За период социализации подросток обычно сменяет несколько субкультурных образов, каждый раз как бы заново рождаясь (и субъективно переживая это как перерождение), меняя привычки, вкусы, манеры.

Субкультура в её законченном, полном виде обычно затрагивает лишь малую часть общества, но, постепенно ослабевая, она в виде невольной тяги к созданному субкультурой образу затрагивает огромные массы людей: в самом ослабленном виде, на уровне моды или симпатии практически все люди тяготеют к тому или иному образу. Подросток может быть примерным школьником и не нарушать правила для учащихся, но носить на опрятной школьной курточке булавку и самому себе казаться отпетым панком либо надевать в воскресенье драные джинсы и полагать, что все вокруг его считают хиппи. «Образ себя» стройся не из реальной самооценки, а исходя из идеального образа, созданного субкультурой. «Намёк» на приверженность к определённому стилю может делаться лишь отдельными атрибутами стиля, но при этом, как в случае с двумя прилежными школьниками, оба кажутся себе даже внешне соответствующими предлагаемому стилем образцу; ершистым скандалистом в первом и заросшим донельзя нонконформистом во втором случае.
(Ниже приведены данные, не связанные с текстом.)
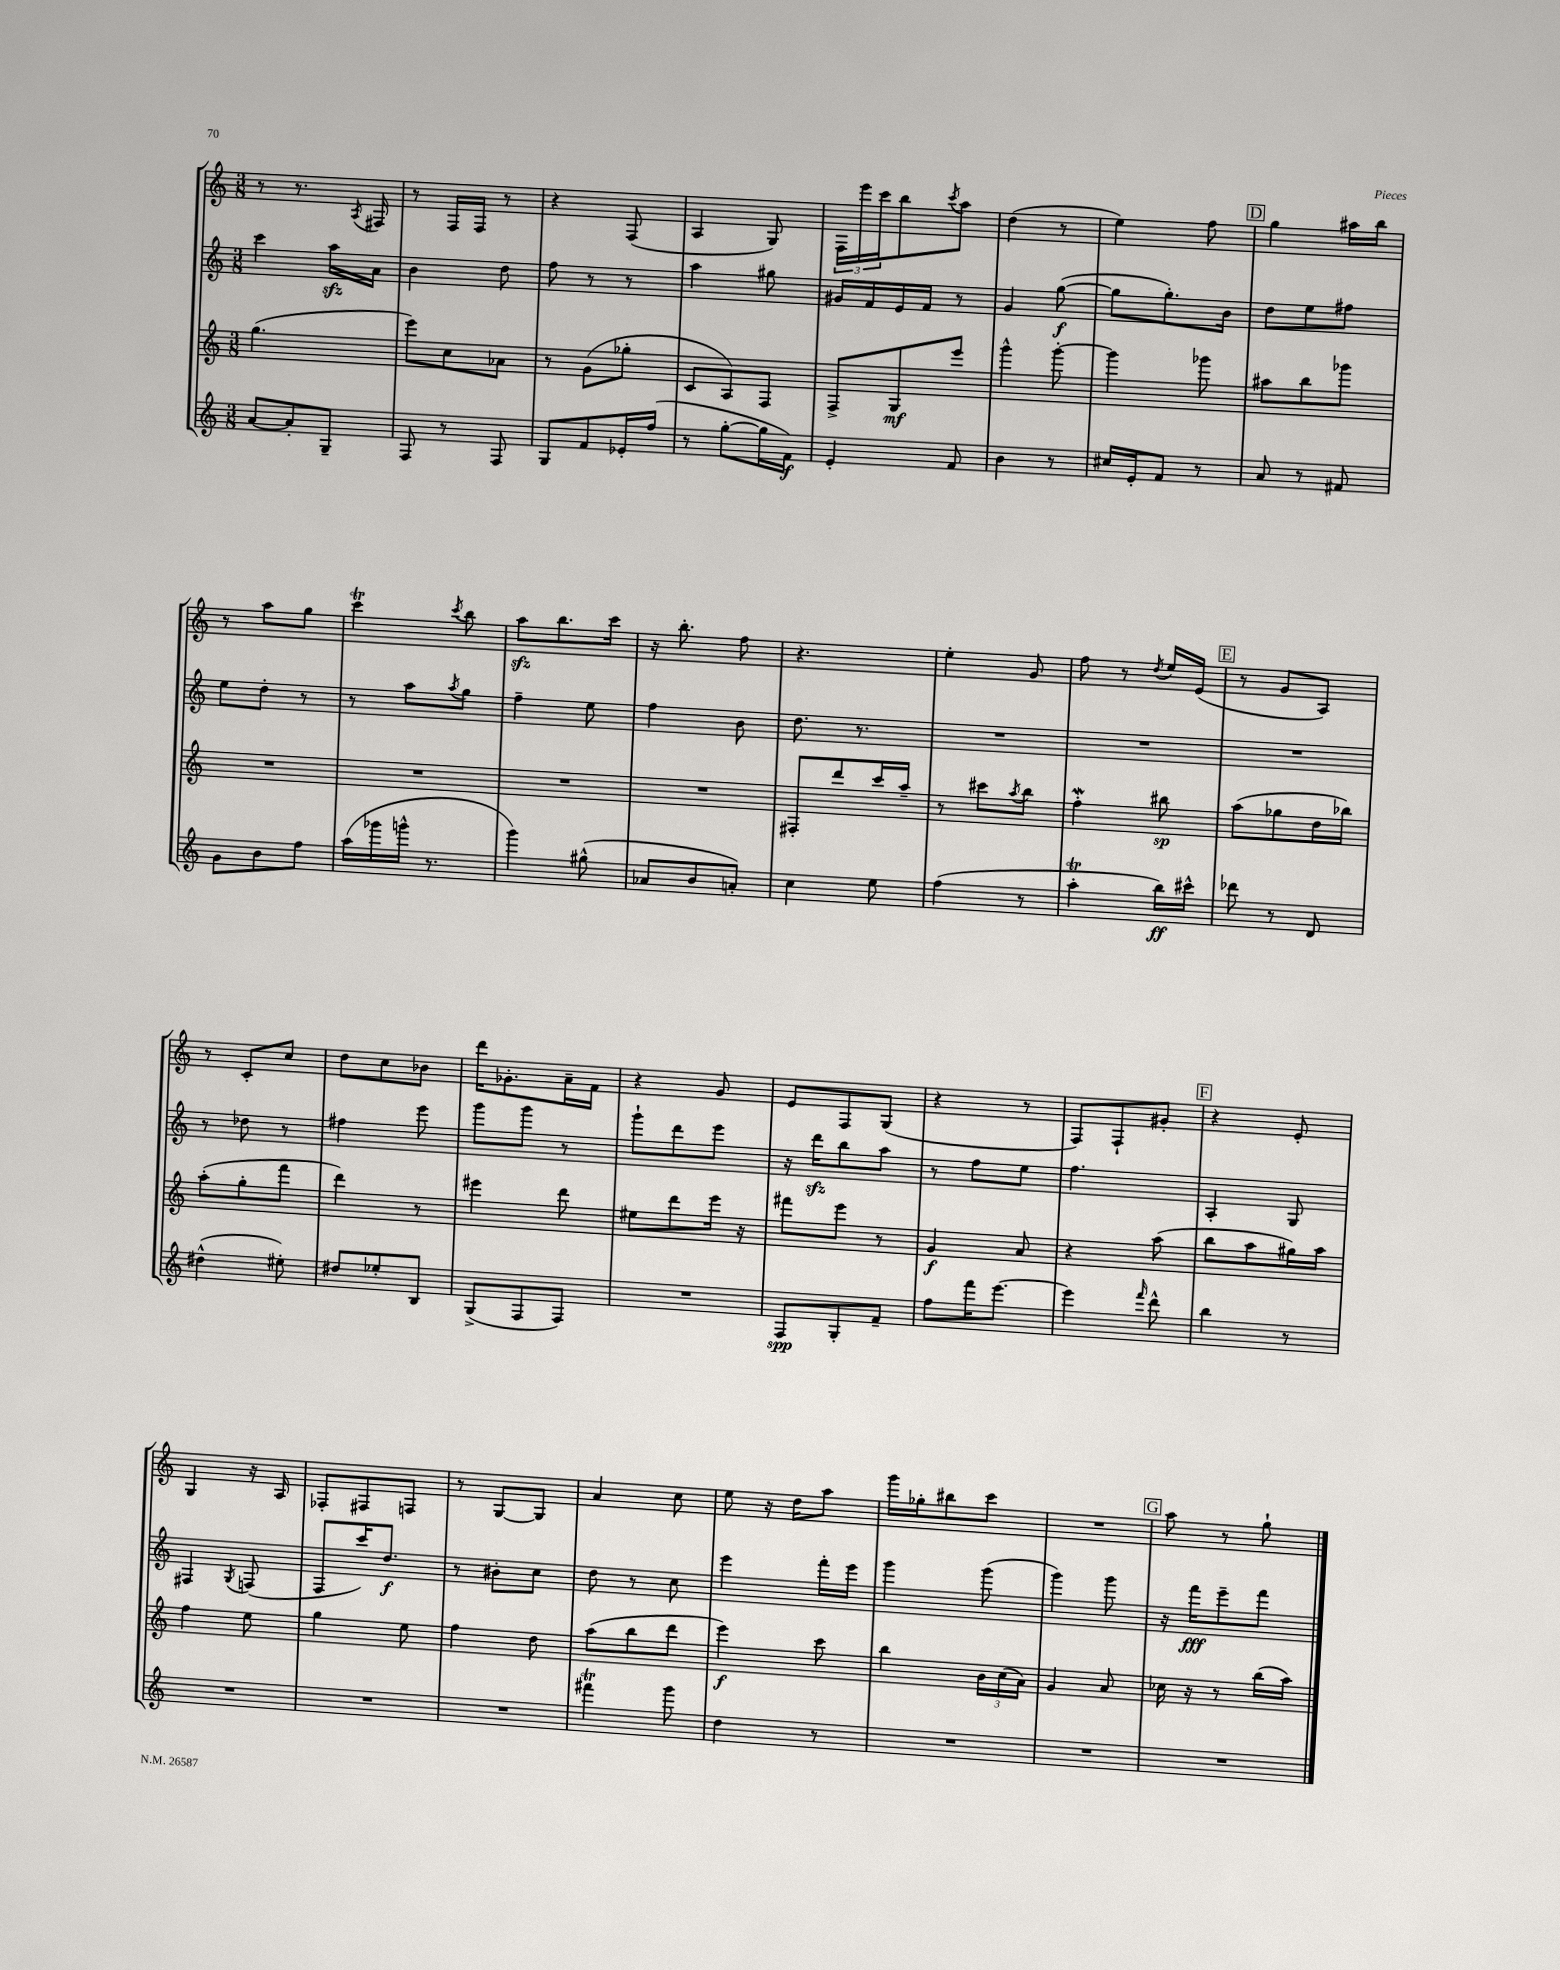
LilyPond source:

<<
\new StaffGroup <<
\new Staff = "s0" {
    \clef treble \key c \major \numericTimeSignature \time 3/8
    r8 r8. \acciaccatura { a8 } fis16 |
    r8 f16 f16 r8 |
    r4 f8( |
    a4 g8) |
    \tuplet 3/2 { f16 e'''16 c'''16 } b''8 \acciaccatura { c'''8 } a''8 |
    d''4( r8 |
    e''4) f''8 |
    \mark \markup { \box "D" } g''4 ais''16 b''16 |
    r8 a''8 g''8 |
    c'''4\trill \acciaccatura { c'''8 } b''8 |
    a''8\sfz b''8. c'''16 |
    r16 b''8.-. f''8 |
    r4. |
    e''4-. g'8 |
    f''8 r8 \acciaccatura { d''8 } e''16 e'16( |
    \mark \markup { \box "E" } r8 g'8 a8) |
    r8 c'8-. c''8 |
    d''8 c''8 bes'8 |
    d'''16 ges'8.-. a'16-- f'16 |
    r4 g'8 |
    e'8 f8 g8( |
    r4 r8 |
    f8) f8-! gis'8-. |
    \mark \markup { \box "F" } r4 e'8-. |
    g4 r16 a16 |
    fes8-. fis8 f8 |
    r8 g8~ g8 |
    a'4 c''8 |
    e''8 r16 d''16 a''8 |
    g'''16 ges''16-. bis''8 c'''8 |
    R4. |
    \mark \markup { \box "G" } a''8 r8 g''8-! \bar "|." |
}
\new Staff = "s1" {
    \clef treble \key c \major \numericTimeSignature \time 3/8
    c'''4 a''16\sfz a'16 |
    b'4 d''8 |
    f''8 r8 r8 |
    a''4 gis''8 |
    gis'16 f'16 e'16 f'16 r8 |
    g'4 g''8~\f( |
    g''8 g''8.-.) b'16 |
    \mark \markup { \box "D" } d''8 e''8 fis''8 |
    e''8 d''8-. r8 |
    r8 a''8 \acciaccatura { a''8 } g''8 |
    f''4-- e''8 |
    f''4 b'8 |
    d''8. r8. |
    R4. |
    R4. |
    \mark \markup { \box "E" } R4. |
    r8 des''8 r8 |
    fis''4 e'''8 |
    g'''8 g'''8 r8 |
    g'''8-! d'''8 e'''8 |
    r16 d'''16\sfz b''8 a''8 |
    r8 f''8 e''8 |
    f''4. |
    \mark \markup { \box "F" } a4-. g8 |
    fis4 \acciaccatura { g8 } f8( |
    f8 c'''16) d''8.\f |
    r8 bis'8-. c''8 |
    d''8 r8 c''8 |
    e'''4 f'''16-. e'''16 |
    g'''4 g'''8( |
    g'''4) g'''8 |
    \mark \markup { \box "G" } r16 f'''16\fff e'''8-- f'''8 \bar "|." |
}
\new Staff = "s2" {
    \clef treble \key c \major \numericTimeSignature \time 3/8
    g''4.( |
    e'''8) c''8 aes'8 |
    r8 g'8( ges''8-. |
    c'8 a8) f8 |
    f8-> g8\mf e'''8 |
    g'''4-^ g'''8~-. |
    g'''4 ges'''8 |
    \mark \markup { \box "D" } ais''8 b''8 ges'''8 |
    R4. |
    R4. |
    R4. |
    R4. |
    fis8-. d'''8 c'''16 a''16-- |
    r8 cis'''8 \acciaccatura { a''8 } b''8 |
    f''4-.\mordent bis''8\sp |
    \mark \markup { \box "E" } a''8( ges''8 d''16 bes''16) |
    a''8-.( g''8-. f'''8 |
    d'''4) r8 |
    eis'''4 d'''8 |
    eis''8 d'''8 e'''16 r16 |
    fis'''8 e'''8 r8 |
    g'4\f a'8 |
    r4 a''8( |
    \mark \markup { \box "F" } b''8 a''8 gis''16) a''16 |
    f''4 e''8 |
    g''4 e''8 |
    f''4 d''8 |
    a''8( b''8 d'''8 |
    e'''4\f) c'''8 |
    b''4 \tuplet 3/2 { b'16 c''16( a'16) } |
    g'4 a'8 |
    \mark \markup { \box "G" } ces''16 r16 r8 b''16( a''16) \bar "|." |
}
\new Staff = "s3" {
    \clef treble \key c \major \numericTimeSignature \time 3/8
    a'8~ a'8-. g8-- |
    f8 r8 f8 |
    g8 f'8 ees'16-. f''16( |
    r8 g''8~-. g''16 f'16\f) |
    e'4-. f'8 |
    b'4 r8 |
    cis''16 e'16-. f'8 r8 |
    \mark \markup { \box "D" } a'8 r8 fis'8 |
    g'8 b'8 f''8 |
    a''16( ges'''16 g'''16-^ r8. |
    g'''4) gis''8-^( |
    aes'8 b'8 a'8-.) |
    c''4 e''8 |
    f''4( r8 |
    a''4-.\trill b''16\ff) cis'''16-^ |
    \mark \markup { \box "E" } des'''8 r8 d'8 |
    dis''4-^( eis''8-.) |
    dis''8 ees''8-. b8 |
    g8->( f8 f8) |
    R4. |
    f8\spp g8-. f'8-- |
    f''8 f'''16 e'''8.~ |
    e'''4 \grace { f'''16 } d'''8-^ |
    \mark \markup { \box "F" } b''4 r8 |
    R4. |
    R4. |
    R4. |
    fis'''4\trill g'''8 |
    d''4 r8 |
    R4. |
    R4. |
    \mark \markup { \box "G" } R4. \bar "|." |
}
>>
>>
\layout { \context { \Score \remove "Bar_number_engraver" } }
Но если даже большинство людей и не соответствуют закрепленному в субкультуре образу, то самоотождествление с ним диктует им образ мира, восприятие событий и отношение к ним. В последнем случае субкультура — не обязательно подростковая.

В наши дни с распадом традиционной культуры ряда неевропейских обществ в процессе аккультурации возникает невиданное ранее явление: общества, не имеющие общезначимой нормативной доминирующей культуры и состоящие целиком и исключительно из субкультур. То, что принимается за нормативную культуру в таком обществе — это всего лишь элитарная субкультура интеллигенции, обычно вестернизированной. В таком обществе исчезает скрепляющее его общее семантическое поле. Ямайское общество — яркий пример подобного лишённого единого стержня социума, но и в ряде других стран в качестве доминирующей культуры начинает выступать субкультура европеизированных верхов. Низовые субкультуры становятся в таких обществах нормой существования, а самодеятельное искусство, заменяющее отсутствующее общезначимое профессиональное, — необходимым элементом жизни, причём исполнительское мастерство и техническая изощрённость от подобного искусства даже не требуется. Главное — это то, что оно ликвидирует эстетический голод, не утоляемый ничего не говорящим большинству населения «раздробленного общества» профессиональным искусством. Субкультура же порождает и самодеятельную философию, науки, идеологию — едва ли не собственную политическую систему. Это явление любого общества, но в первую очередь того, где нет сопряженности между различными социальными стратами.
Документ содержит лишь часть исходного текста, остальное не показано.